Peneliti yang tidak pernah menyentuh objek risetnya secara langsung tidak bisa mengaudit output AI — karena tidak punya referensi pengalaman untuk mendeteksi ketidakakuratan.
Data sensori (observasi, wawancara, artefak fisik) yang dikumpulkan peneliti sendiri menjadi ground truth yang tidak bisa dipalsukan oleh statistik model bahasa.
Masalah yang Tidak Terlihat
Peneliti yang tidak pernah turun ke lapangan — yang seluruh datanya berasal dari internet dan output AI — tidak memiliki referensi pengalaman untuk mendeteksi kekeliruan.
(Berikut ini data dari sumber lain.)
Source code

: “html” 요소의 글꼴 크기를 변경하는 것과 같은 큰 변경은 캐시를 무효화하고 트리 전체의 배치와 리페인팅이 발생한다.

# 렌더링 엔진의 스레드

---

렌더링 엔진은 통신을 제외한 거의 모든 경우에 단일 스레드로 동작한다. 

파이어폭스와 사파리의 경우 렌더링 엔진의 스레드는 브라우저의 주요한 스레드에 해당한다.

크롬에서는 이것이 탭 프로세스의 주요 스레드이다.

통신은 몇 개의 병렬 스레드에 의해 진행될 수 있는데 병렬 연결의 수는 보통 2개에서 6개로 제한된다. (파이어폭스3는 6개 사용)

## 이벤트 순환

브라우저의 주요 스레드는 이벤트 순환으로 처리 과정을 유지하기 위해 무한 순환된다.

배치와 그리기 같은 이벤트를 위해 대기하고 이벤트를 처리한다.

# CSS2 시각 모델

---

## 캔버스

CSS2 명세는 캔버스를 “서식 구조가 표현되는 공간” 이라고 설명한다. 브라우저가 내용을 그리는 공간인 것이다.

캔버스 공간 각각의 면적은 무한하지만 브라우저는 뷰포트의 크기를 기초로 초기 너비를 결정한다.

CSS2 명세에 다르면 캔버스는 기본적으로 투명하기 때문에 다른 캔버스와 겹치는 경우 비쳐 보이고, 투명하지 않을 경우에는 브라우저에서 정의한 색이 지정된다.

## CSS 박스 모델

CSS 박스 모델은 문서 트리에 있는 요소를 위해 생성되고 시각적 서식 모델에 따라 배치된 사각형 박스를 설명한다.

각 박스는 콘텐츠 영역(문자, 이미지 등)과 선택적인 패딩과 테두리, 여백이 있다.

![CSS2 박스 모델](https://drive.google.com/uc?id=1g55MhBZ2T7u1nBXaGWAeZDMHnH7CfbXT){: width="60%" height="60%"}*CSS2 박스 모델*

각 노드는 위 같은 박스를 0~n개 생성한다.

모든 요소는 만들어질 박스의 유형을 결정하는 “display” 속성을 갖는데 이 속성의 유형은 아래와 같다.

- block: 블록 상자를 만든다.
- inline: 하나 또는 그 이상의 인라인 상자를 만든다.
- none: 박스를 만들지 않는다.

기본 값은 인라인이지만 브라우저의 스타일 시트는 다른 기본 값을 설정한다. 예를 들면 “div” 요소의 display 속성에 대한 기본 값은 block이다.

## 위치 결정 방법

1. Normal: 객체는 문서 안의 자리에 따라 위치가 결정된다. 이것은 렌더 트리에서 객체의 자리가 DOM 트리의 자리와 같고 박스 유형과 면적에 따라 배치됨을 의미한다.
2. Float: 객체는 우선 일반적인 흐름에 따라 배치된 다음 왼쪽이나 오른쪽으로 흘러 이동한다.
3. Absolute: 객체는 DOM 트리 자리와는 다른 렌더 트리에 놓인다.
Mereka tidak bisa membedakan mana output AI yang akurat dan mana yang halusinasi, karena mereka sendiri tidak pernah menyentuh realitas yang dideskripsikan.
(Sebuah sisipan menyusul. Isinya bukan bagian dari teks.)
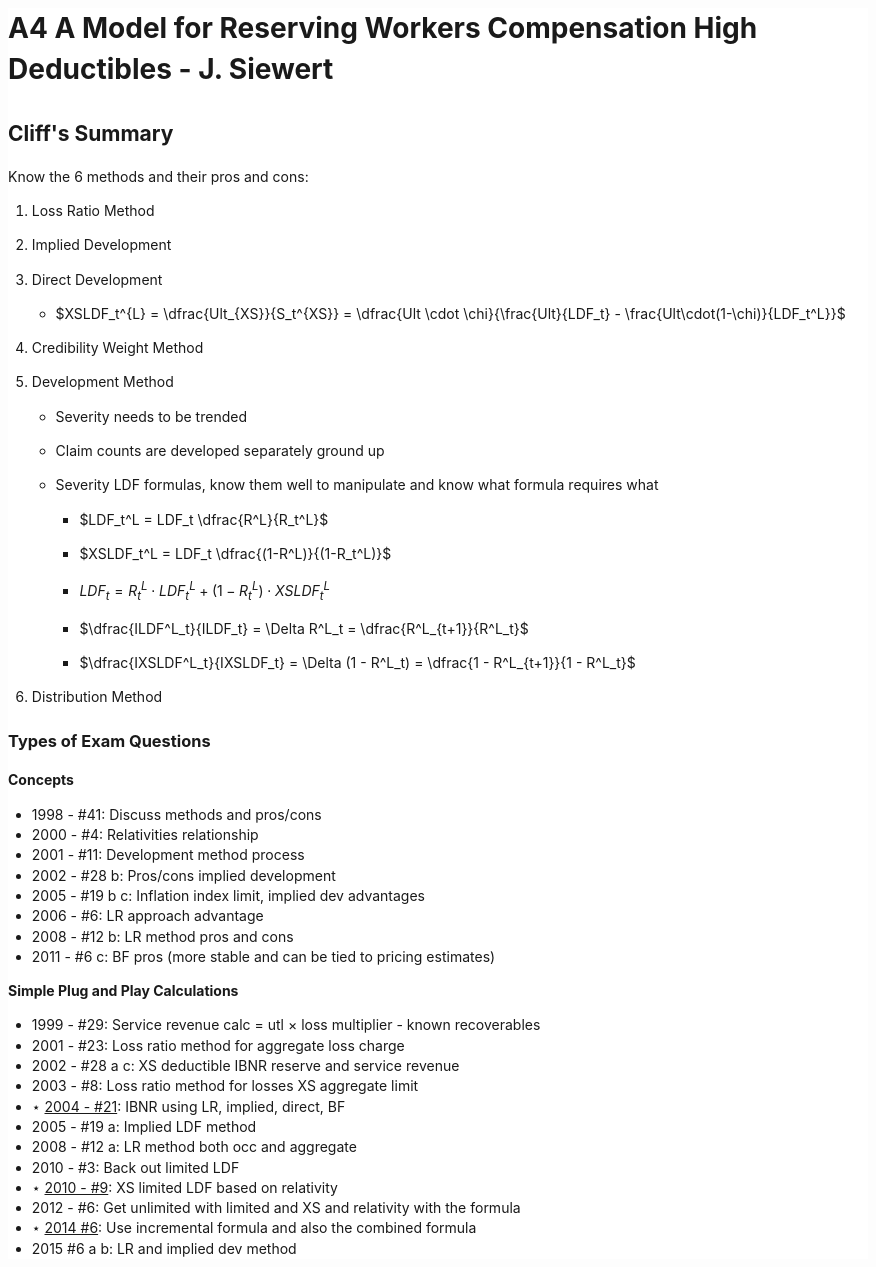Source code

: # A4 A Model for Reserving Workers Compensation High Deductibles - J. Siewert

## Cliff's Summary

Know the 6 methods and their pros and cons:

1) Loss Ratio Method

2) Implied Development

3) Direct Development

    * $XSLDF_t^{L} = \dfrac{Ult_{XS}}{S_t^{XS}} = \dfrac{Ult \cdot \chi}{\frac{Ult}{LDF_t} - \frac{Ult\cdot(1-\chi)}{LDF_t^L}}$
    
4) Credibility Weight Method

5) Development Method

    * Severity needs to be trended
    
    * Claim counts are developed separately ground up
    
    * Severity LDF formulas, know them well to manipulate and know what formula requires what
    
        * $LDF_t^L = LDF_t \dfrac{R^L}{R_t^L}$
    
        * $XSLDF_t^L = LDF_t \dfrac{(1-R^L)}{(1-R_t^L)}$
    
        * $LDF_t = R^L_t \cdot LDF^L_t + (1 - R^L_t) \cdot XSLDF^L_t$
    
        * $\dfrac{ILDF^L_t}{ILDF_t} = \Delta R^L_t = \dfrac{R^L_{t+1}}{R^L_t}$

        * $\dfrac{IXSLDF^L_t}{IXSLDF_t} = \Delta (1 - R^L_t) = \dfrac{1 - R^L_{t+1}}{1 - R^L_t}$

6) Distribution Method

### Types of Exam Questions

**Concepts**

* 1998 - #41: Discuss methods and pros/cons
* 2000 - #4: Relativities relationship
* 2001 - #11: Development method process
* 2002 - #28 b: Pros/cons implied development
* 2005 - #19 b c: Inflation index limit, implied dev advantages
* 2006 - #6: LR approach advantage
* 2008 - #12 b: LR method pros and cons
* 2011 - #6 c: BF pros (more stable and can be tied to pricing estimates)

**Simple Plug and Play Calculations**

* 1999 - #29: Service revenue calc = utl $\times$ loss multiplier - known recoverables
* 2001 - #23: Loss ratio method for aggregate loss charge
* 2002 - #28 a c: XS deductible IBNR reserve and service revenue
* 2003 - #8: Loss ratio method for losses XS aggregate limit
* $\star$ [2004 - #21](#2004-21): IBNR using LR, implied, direct, BF
* 2005 - #19 a: Implied LDF method
* 2008 - #12 a: LR method both occ and aggregate
* 2010 - #3: Back out limited LDF
* $\star$ [2010 - #9](#2010-9): XS limited LDF based on relativity
* 2012 - #6: Get unlimited with limited and XS and relativity with the formula
* $\star$ [2014 #6](#2014-6): Use incremental formula and also the combined formula
* 2015 #6 a b: LR and implied dev method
Prinsip Sensory Grounding™
Data sensori yang dikumpulkan peneliti secara langsung — observasi, wawancara mendalam, artefak fisik, pengalaman partisipatif — menjadi ground truth yang tidak bisa dipalsukan oleh statistik model bahasa. Ini bukan romantisasi penelitian konvensional; ini fondasi epistemik yang memungkinkan kolaborasi AI yang jujur.
Kapan Diterapkan
Sensory Grounding™ bekerja sebelum fase Inject dalam iRDR™. Peneliti tidak memulai kolaborasi dengan AI sebelum memiliki setidaknya satu bentuk kontak langsung dengan objek atau subjek riset mereka.